Peintre impressionniste. Certains critiques voient en lui le premier peintre "sériel". Le fait est que, dans sa dernière manière, il procéda explicitement par séries, ce dont il s'explique dans sa correspondance.


Je pioche beaucoup et avec ardeur, je m’entête à une série d’effets différents, mais à cette époque, le soleil décline si vite que je ne peux le suivre (...) je deviens d’une lenteur à travailler qui me désespère, mais plus je vais, plus je vois qu’il faut beaucoup travailler pour arriver à rendre ce que je cherche : l’instantanéité.

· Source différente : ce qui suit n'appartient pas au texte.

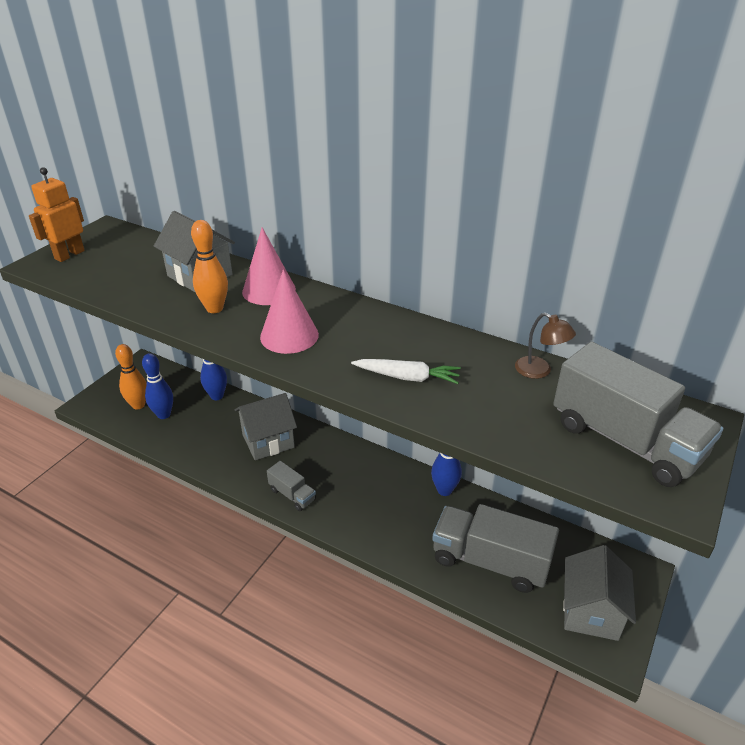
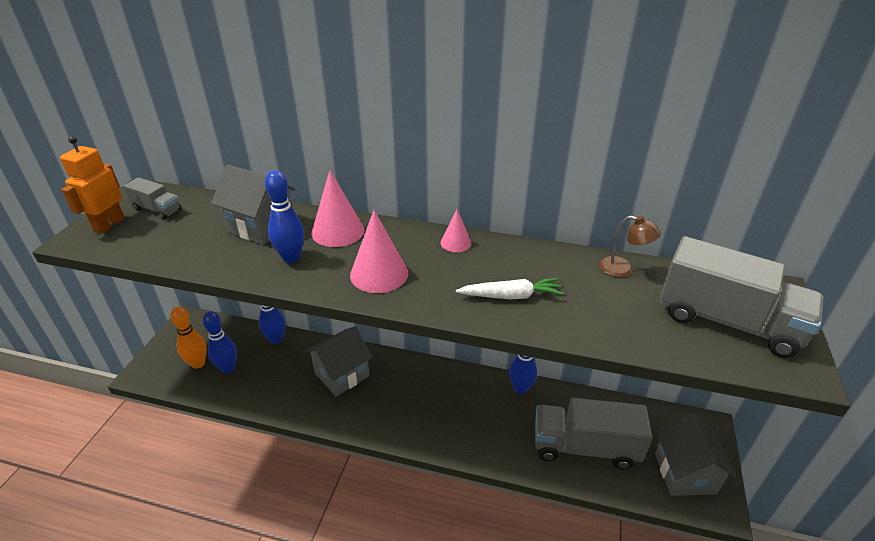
camera: 15 degrees left, 0 degrees up
orange bowling pin [191,220,228,313] -> blue bowling pin [265,170,304,263]
grey truck [267,461,316,511] -> grey truck moved to [123,177,181,219]
none -> pink cone [441,209,471,252]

Il a fait une assez belle journée aujourd’hui et j’ai travaillé dur, mais peut-être pas bien. Cela devient de plus en plus difficile, car je veux finir et le soleil change de course chaque jour et la lumière ne tombe plus de la même façon. Le temps change tellement qu’il me faudrait sortir avec toutes mes toiles dans un carton. Je choisis souvent ce que je vais prendre selon le temps qu’il fait, et je trouve finalement que je ne peux pas travailler parce que, comme aujourd’hui, le temps change pendant mon chemin.


Chaque oeuvre n’acquiert sa valeur que par la comparaison et la succession de la série tout entière.



28 janvier 1909


Cher monsieur Durand,


En réponse à la demande de votre fils, je viens vous dire que cette fois vous pouvez annoncer sans crainte que l'exposition, si souvent ajournée, aura lieu cette année en Mai, mais seulement le 5 si vous le voulez bien [...] Je serai prêt, car mon voyage à Venise a eu cet avantage de me faire voir mes toiles d'un meilleur oeil. J'en ai mis de côté toutes celles qui ne méritent pas d'être exposées [sic] et le reste fera, je crois, une exposition peu banale.

J'allais oublié [sic] de ne pas annoncer cette série sous le nom de "Les reflets" mais comme ceci : "Les Nymphéas, série de paysages d'eau".